En mitad de una selva devoradora, que funciona como un dios compasivo siempre que su hambre quede saciada, sobrevive una hacienda encerrada en un ciclo cruel de nacimientos y sacrificios. Una anciana, sus dos hijas -una de ellas convertida en perra- un hombre dedicado a fecundar y una serie de niños cuyo destino es y ha sido siempre el mismo. Servir de alimento.
Brutal. La ambientación es de una crueldad extrema, con esa selva devoradora e implacable, sedienta de sangre, omnipotente e irracional, que marca el destino de las habitantes de la hacienda. Esa multiplicidad de voces, dolientes, cada cual con su cruz a cuestas, su hambre, sus adicciones, sus secretos y su destino. El lenguaje como bisturí quirúrgico dedicado a hacer cortes en la piel del lector que se atreva a entrar en estas páginas.
Páginas que son otra selva que nos exige un sacrificio. El de encontrar el significado de tanta muerte y asfixiarnos en el verde exuberante de una vegetación que crece de la podredumbre y que grita en color rojo su hambre.
Buenísimo.
No tuvo tiempo. Sintió la patada de Juanquito sobre su pierna y se quebró.
Después fueron los gritos. Los gritos de todos. Santa escuchó a la madre, a Lázaro, los vio correr a ambos entre los bejucos y los árboles, persiguiendo a la cría que escapaba. Sobre todo escuchó a la selva. Al hambre de la selva que sentía que su comida había sido robada. Aquella hambre no entendía, no razonaba, estaba quebrada en dos como Santa de rodillas, con aquel dolor en la pierna luego de la patada de Juanquito. Vio a Lázaro dar tajos con el cuchillo de un lado a otro mientras maldecía y a la madre que intentaba abrirse paso entre las ramas.
Santa se tumbó un segundo sobre el hambre inmensa de la selva y cerró los ojos.
El dolor en la pierna se hizo incluso más atroz.
Cuando abrió los ojos de nuevo, apenas un par de minutos después, se sentía como un machete humano. Se levantó.
Vamos pa’ la casa, le dijo a la madre que daba vueltas en círculos y que, como todas las viejas, solo se ponía las manos en la cabeza y parecía a punto de llorar. Lo que corre dentro de la selva, la selva lo vomita.
La vieja estuvo a punto de decir que no, que estaba equivocada, que estaba loca, que habían perdido a la cría. Pero por suerte contuvo las palabras y bajó la cabeza. Se dejó conducir hacia la hacienda. Iba persignándose por todo el camino, susurraba aquel inútil padre nuestro que estás en el cielo, santificado sea tu nombre, perdona nuestras ofensas como también nosotros perdonamos, mientras la selva resplandecía roja alrededor de ambas.
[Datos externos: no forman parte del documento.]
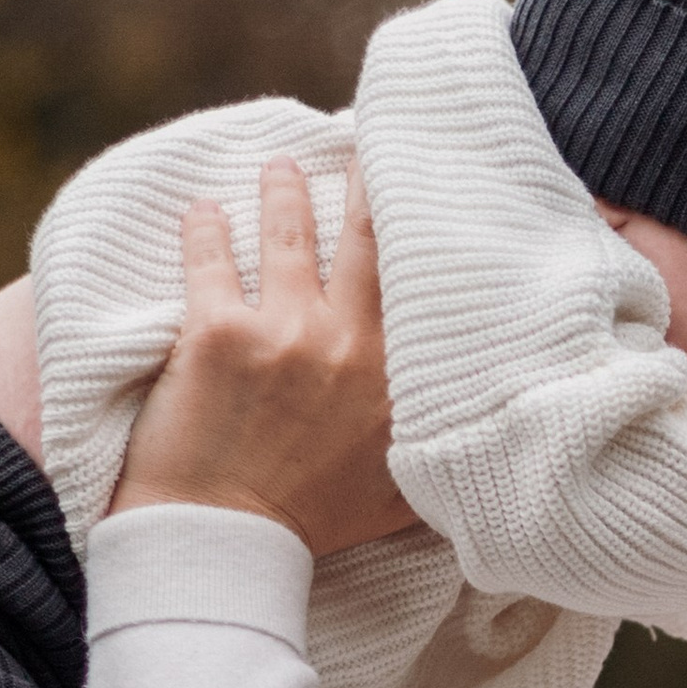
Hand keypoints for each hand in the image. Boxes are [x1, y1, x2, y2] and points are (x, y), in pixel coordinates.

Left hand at [109, 160, 418, 553]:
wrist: (225, 544)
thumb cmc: (311, 525)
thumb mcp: (403, 496)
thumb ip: (439, 454)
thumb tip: (485, 439)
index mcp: (398, 379)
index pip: (416, 282)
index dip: (416, 227)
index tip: (418, 191)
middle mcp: (351, 344)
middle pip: (364, 234)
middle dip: (364, 179)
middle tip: (362, 142)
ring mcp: (285, 333)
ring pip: (287, 231)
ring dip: (283, 189)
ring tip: (279, 167)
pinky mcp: (217, 332)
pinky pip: (210, 255)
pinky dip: (204, 227)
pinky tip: (201, 209)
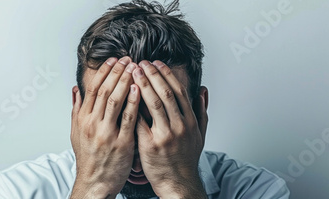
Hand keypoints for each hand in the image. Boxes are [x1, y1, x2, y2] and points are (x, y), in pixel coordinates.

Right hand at [70, 57, 139, 197]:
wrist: (95, 182)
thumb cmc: (89, 158)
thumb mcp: (76, 132)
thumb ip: (76, 109)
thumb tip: (76, 89)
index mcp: (83, 119)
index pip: (93, 88)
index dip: (104, 71)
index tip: (113, 59)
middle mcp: (92, 123)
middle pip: (104, 90)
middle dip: (117, 71)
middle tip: (127, 58)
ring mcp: (106, 133)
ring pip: (115, 100)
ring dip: (125, 81)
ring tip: (135, 67)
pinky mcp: (121, 143)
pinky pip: (128, 118)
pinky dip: (133, 102)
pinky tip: (139, 89)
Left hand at [132, 60, 208, 197]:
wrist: (178, 183)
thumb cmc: (186, 159)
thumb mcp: (200, 135)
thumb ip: (201, 111)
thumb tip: (202, 90)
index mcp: (191, 122)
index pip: (179, 91)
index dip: (167, 75)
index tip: (157, 63)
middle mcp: (180, 127)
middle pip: (166, 93)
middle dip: (153, 75)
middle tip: (141, 63)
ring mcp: (165, 135)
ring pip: (154, 104)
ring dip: (142, 85)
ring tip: (133, 73)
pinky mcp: (150, 145)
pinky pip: (140, 121)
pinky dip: (134, 106)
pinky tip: (126, 95)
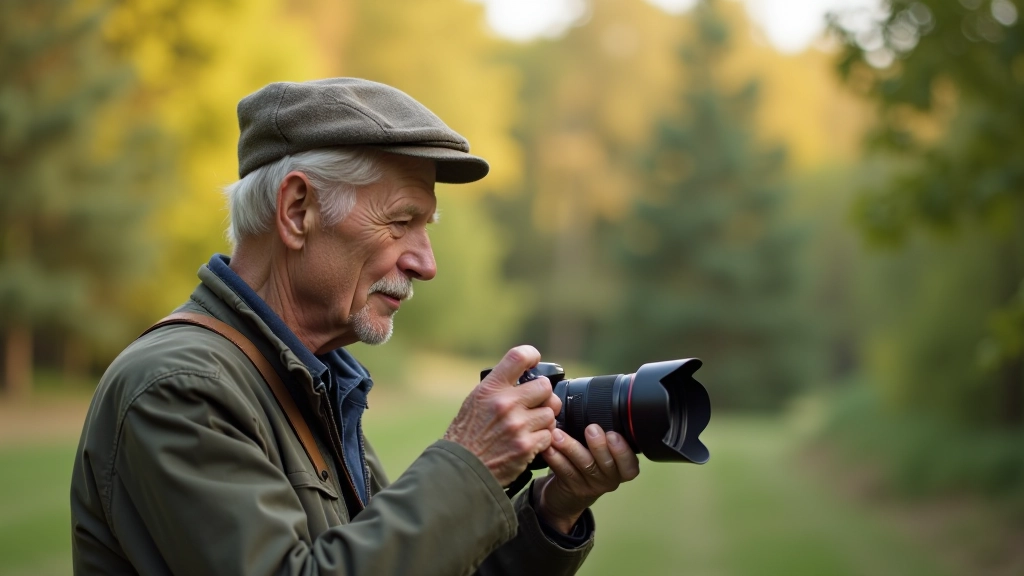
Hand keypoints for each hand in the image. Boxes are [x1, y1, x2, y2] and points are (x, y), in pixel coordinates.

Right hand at [444, 345, 562, 485]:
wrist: (462, 469)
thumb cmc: (467, 436)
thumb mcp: (475, 402)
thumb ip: (498, 388)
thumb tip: (523, 377)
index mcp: (491, 389)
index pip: (518, 357)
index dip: (532, 355)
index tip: (534, 362)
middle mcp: (505, 403)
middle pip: (545, 386)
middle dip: (543, 396)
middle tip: (536, 404)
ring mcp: (518, 425)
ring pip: (550, 413)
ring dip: (544, 420)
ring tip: (530, 426)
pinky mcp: (526, 446)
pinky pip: (549, 435)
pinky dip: (543, 439)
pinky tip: (529, 441)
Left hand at [535, 424, 640, 533]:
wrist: (569, 492)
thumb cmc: (590, 460)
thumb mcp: (603, 449)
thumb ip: (605, 434)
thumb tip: (598, 405)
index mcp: (621, 467)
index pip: (629, 464)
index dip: (623, 451)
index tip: (613, 435)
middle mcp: (610, 478)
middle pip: (607, 464)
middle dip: (598, 446)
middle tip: (591, 429)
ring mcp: (591, 485)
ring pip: (584, 466)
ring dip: (571, 448)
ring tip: (558, 434)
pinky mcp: (572, 488)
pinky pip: (564, 472)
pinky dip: (555, 458)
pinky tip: (549, 447)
Santa se preguntó si podrían salir de allí. Si acaso volverían a ver la hacienda. Si la selva las tomaría a ambas como carne en lugar del cuerpo de Juanquito. Si acaso la selva se llevaría a Lázaro, a quien Santa no encontraba por ningún sitio, si se llevaría a Lázaro y a su cuchillo hacia la garganta roja del hambre. Sintió angustia, aquella angustia oscura que vuelve loco a cualquiera y contra la cual no hay otro antídoto que gritar mientras se camina, mientras se corre a través de la maleza rasposa.
La vieja quedó atrás. Santa miró por encima de sus hombros a ver si al menos podía percibir su silueta renqueante, pero lo cierto era que la madre no le importaba demasiado sino llegar a la hacienda tan rápido como fuera posible. Una vida por otra vida. Una carne por otra carne. La selva da y la selva quita. La selva les permitía vivir dentro de su panza, abría y cerraba los caminos porque era dios, y con dios no se juega, mucho menos con la comida de un dios que ha permanecido a la espera de que sus bestias, los súbditos de su esplendor, vengan a ofrecerle el tributo prometido: la carne, la axila sudorosa a peste joven, a peste de vida, la sangre donde brotan las hormonas en forma de capullos.